It is Wednesday, and I’m in Port Royal. It is early, and I have a photograph of a tree stump. The tree itself lies nearby, a severed Sycamore, that had been in this place on Hadrian’s Wall in Northumberland, England for an estimated 300 years.

I know this tree.

Four years ago my son and I walked the length of Hadrian’s Wall. It is 73 miles long and there is a path that parallels the Wall, intersecting with tumbled-down forts built by the Romans during their occupation from 43 AD to 410 AD. There are also a few pubs like the Twice Brewed Inn offering a bed and cold beer.

We began on the Eastern end near Newcastle.

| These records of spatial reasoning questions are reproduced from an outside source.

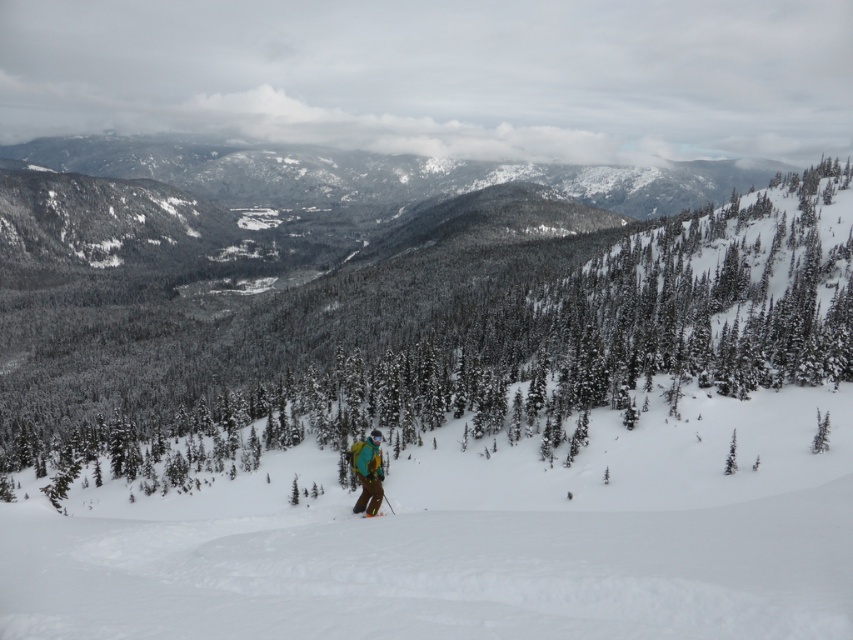
You are standing at the point labeled point (x=358, y=513) and want to move towards the point labeled point (x=519, y=292). Given the slope of the terrain, will you be going uphill or downhill?

Since point (x=519, y=292) is behind point (x=358, y=513), moving towards it would mean going uphill because the slope slopes gently downward towards the valley, so the direction towards the point behind would be ascending.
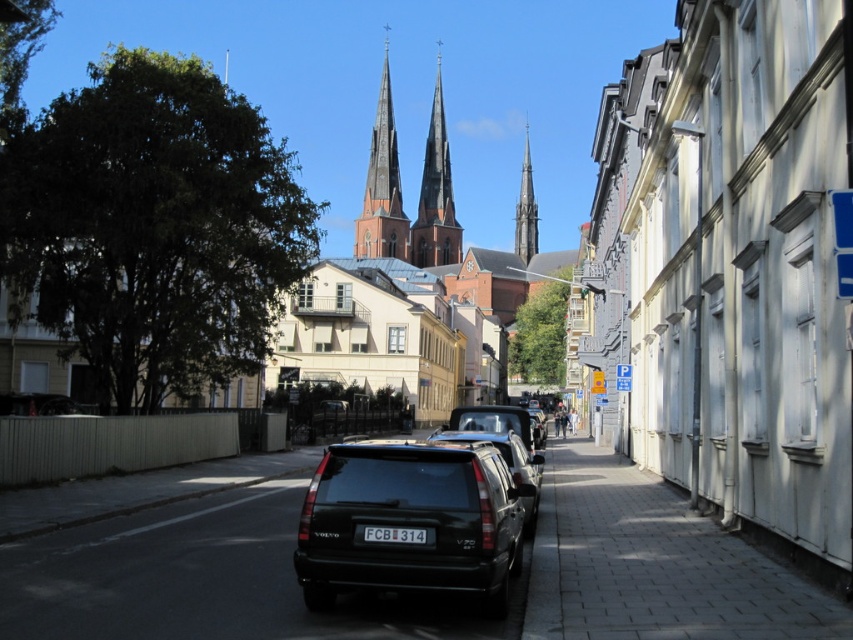
Question: Considering the real-world distances, which object is closest to the smooth stone spire at center?

Choices:
 (A) smooth red brick tower at center
 (B) blue plastic parking sign at center
 (C) smooth concrete sidewalk at center

Answer: (A)

Question: Observing the image, what is the correct spatial positioning of smooth red brick tower at center in reference to black plastic license plate at center?

Choices:
 (A) right
 (B) left

Answer: (B)

Question: Based on their relative distances, which object is nearer to the black matte suv at center?

Choices:
 (A) smooth stone spire at center
 (B) blue plastic parking sign at center
 (C) smooth red brick tower at center

Answer: (B)

Question: Can you confirm if black matte suv at center is thinner than blue plastic parking sign at center?

Choices:
 (A) no
 (B) yes

Answer: (A)

Question: Is smooth stone spire at center positioned behind blue plastic parking sign at center?

Choices:
 (A) yes
 (B) no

I was nervous but the path is well marked and much of the diminished Wall survives making it hard to get lost.

When my son was young, we did a lot of hiking in the Blue Ridge Mountains, especially the Nantahala Forest around Asheville, N.C. In the higher elevations above Graveyard Fields one encounters “balds” where there are few trees to block the view. To a large extent this topography was similar to that along Hadrian’s Wall.

When Zach and I would take these Nantahala hikes, we would talk as we walked. In those days I had an obsession with everything Roman, especially their wars — Gallic, Punic, Civil — and would use the topography to explain Cannae, Zama and Mons Graupius. But I always came back to Trasimeno, where Hannibal ambushed Gaius Flaminius in 217 BC.

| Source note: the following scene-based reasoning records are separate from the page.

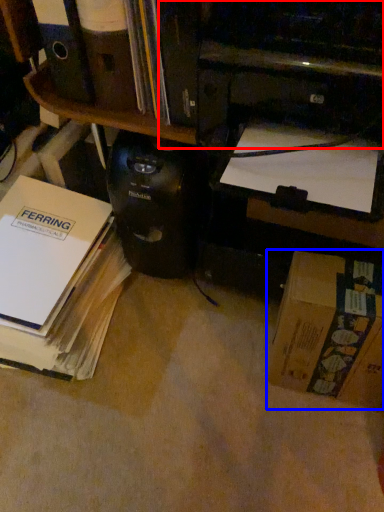
Question: Which of the following is the closest to the observer, printer (highlighted by a red box) or box (highlighted by a blue box)?

Choices:
 (A) printer
 (B) box

Answer: (A)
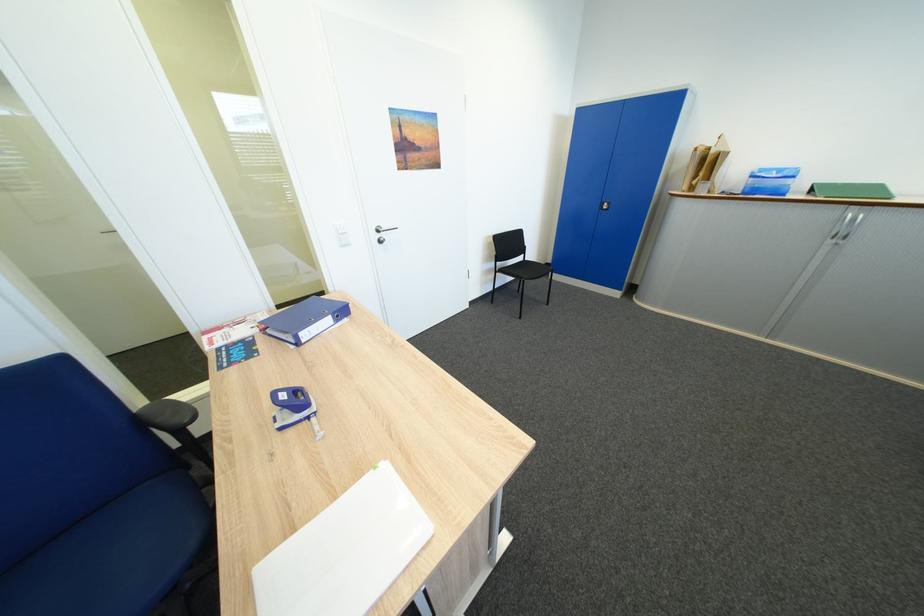
Locate an element on the screen. This screenshot has width=924, height=616. blue chair sitting surface is located at coordinates (113, 554).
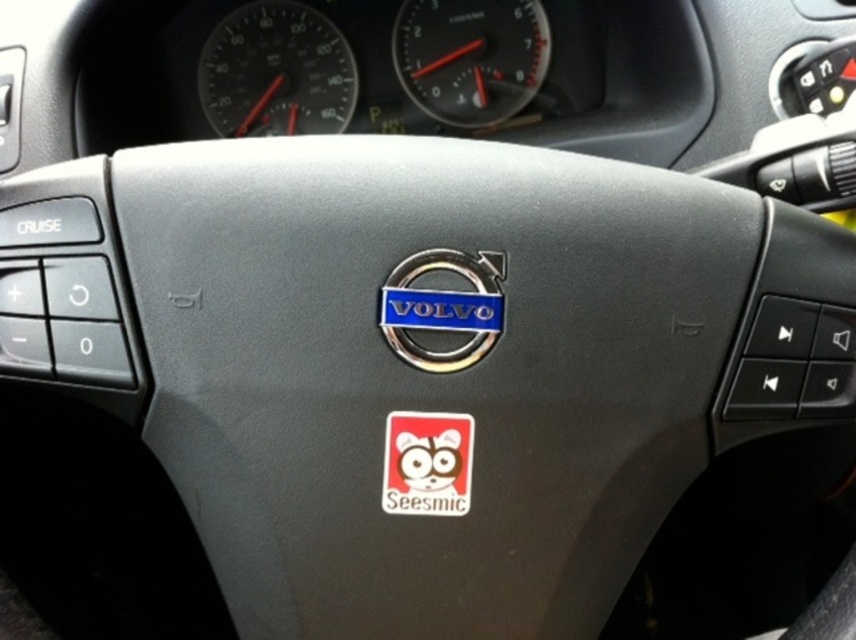
You are a car mechanic inspecting the dashboard of a Volvo. You notice the metallic silver speedometer at upper center and the red matte sticker at center. Which object has a greater width?

The metallic silver speedometer at upper center has a greater width than the red matte sticker at center.

Consider the image. You are a driver checking your vehicle instruments. You see the matte black speedometer at upper center and the metallic silver speedometer at upper center. Which one shows your current speed?

The matte black speedometer at upper center shows the current speed because it is larger in size than the metallic silver speedometer at upper center, which is likely the RPM gauge.

You are a driver sitting in the Volvo vehicle shown. You notice a point at coordinates (276, 72) on the dashboard. What object is located at that point?

The point at coordinates (276, 72) corresponds to the matte black speedometer at upper center.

Lake Trasimeno (a/k/a Lago Trasimene) is the classic ambush where Hannibal hid his army on the high ground and carefully cut off any escape, using the Lake itself for that purpose. He knew that he had to strike quickly, before the Romans could form their battle lines and fight as a coordinated unit.

As we scrambled over Black Balsam Knob, and then Tennant Mountain in the Nantahala, the steep contours below provided a nearly a perfect tableau for a Trasimeno narrative. It is also a good place to explain the legionary organization of the Roman Army and how it’s discipline and coordinated fighting usually carried the day.

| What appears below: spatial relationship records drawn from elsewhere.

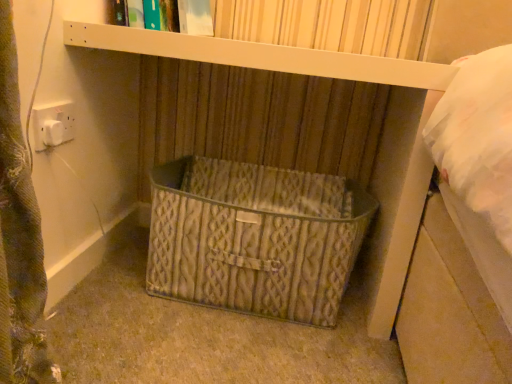
Question: Is rustic metal basket at center surrounding hardcover book at upper center?

Choices:
 (A) yes
 (B) no

Answer: (B)

Question: From a real-world perspective, is rustic metal basket at center on hardcover book at upper center?

Choices:
 (A) yes
 (B) no

Answer: (B)

Question: Is hardcover book at upper center at the back of rustic metal basket at center?

Choices:
 (A) yes
 (B) no

Answer: (B)

Question: Is rustic metal basket at center far away from hardcover book at upper center?

Choices:
 (A) no
 (B) yes

Answer: (A)

Question: Considering the relative sizes of rustic metal basket at center and hardcover book at upper center in the image provided, is rustic metal basket at center thinner than hardcover book at upper center?

Choices:
 (A) yes
 (B) no

Answer: (B)

Question: Does rustic metal basket at center turn towards hardcover book at upper center?

Choices:
 (A) no
 (B) yes

Answer: (A)

Question: Does hardcover book at upper center turn towards rustic metal basket at center?

Choices:
 (A) yes
 (B) no

Answer: (B)

Question: Can you confirm if hardcover book at upper center is positioned to the right of rustic metal basket at center?

Choices:
 (A) yes
 (B) no

Answer: (B)

Question: Is hardcover book at upper center not close to rustic metal basket at center?

Choices:
 (A) no
 (B) yes

Answer: (A)

Question: Does hardcover book at upper center lie behind rustic metal basket at center?

Choices:
 (A) yes
 (B) no

Answer: (A)

Question: Can you confirm if hardcover book at upper center is wider than rustic metal basket at center?

Choices:
 (A) no
 (B) yes

Answer: (A)

Question: Does hardcover book at upper center have a smaller size compared to rustic metal basket at center?

Choices:
 (A) no
 (B) yes

Answer: (B)

Question: From their relative heights in the image, would you say rustic metal basket at center is taller or shorter than hardcover book at upper center?

Choices:
 (A) tall
 (B) short

Answer: (A)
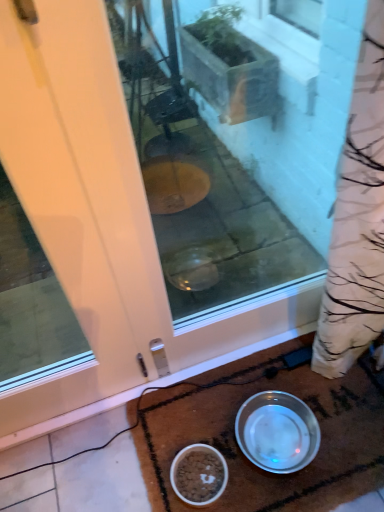
Describe the element at coordinates (57, 240) in the screenshot. I see `white glossy door at center` at that location.

Where is `brown textured doormat at lower center`? The height and width of the screenshot is (512, 384). brown textured doormat at lower center is located at coordinates (239, 448).

Identify the location of white glossy door at center. (x=57, y=240).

Hadrian’s Wall is another story involving the defensive tactics of an Empire that was tired of fighting a guerrilla war with a bunch of screaming, blue-painted barbarians who would not surrender. The real story (on the Wall) is a story about individual legions drawn from Spain, France and the Netherlands who were doing their 20 years of service, marrying a local girl, raising their family and getting their 401 pensions in place. It is the story of guard duty, a little bit of action and a lot of boredom. It reminded me of my life as an Army dependent in Germany.

After hiking for couple of days we got into an up-and-down section where one climbs up for 50 yards, then slips and slides down for 50 yards. Then goes back up and comes back down again into a gap. In one of the gaps between these small hills there is, or was, a Sycamore tree that had somehow survived for three centuries. On our way to this tree it was my son who told me about the famous Sycamore and how it would be a good place to rest.

We reached Sycamore Gap late in the day and removed our 50 pound backpacks. The bunkhouse where we had spent the previous night had provided sandwiches, and we ate those while Zach told me about the filming of “Robin Hood” at this very spot. This led to “Game of Thrones;” and the legendary “White Walkers;” and the fierce, mythical peoples of the North who terrorized the people in the South. I wish I could have remembered everything — we might have moved on to the Ninth Legion and what had happened to those unhappy legionnaires who vanished from the face of the earth — but my memory is diminished.

It was almost like we had wandered into Brigadoon and were transported back in time. I have to believe this had something to do with the now felled Sycamore — a single tree that had been standing alone for a long time — and it’s need to speak.

But we were still a mile from Twice Brewed, where we would eat, drink and compare notes with others walking the wall. Others who had heard this tree.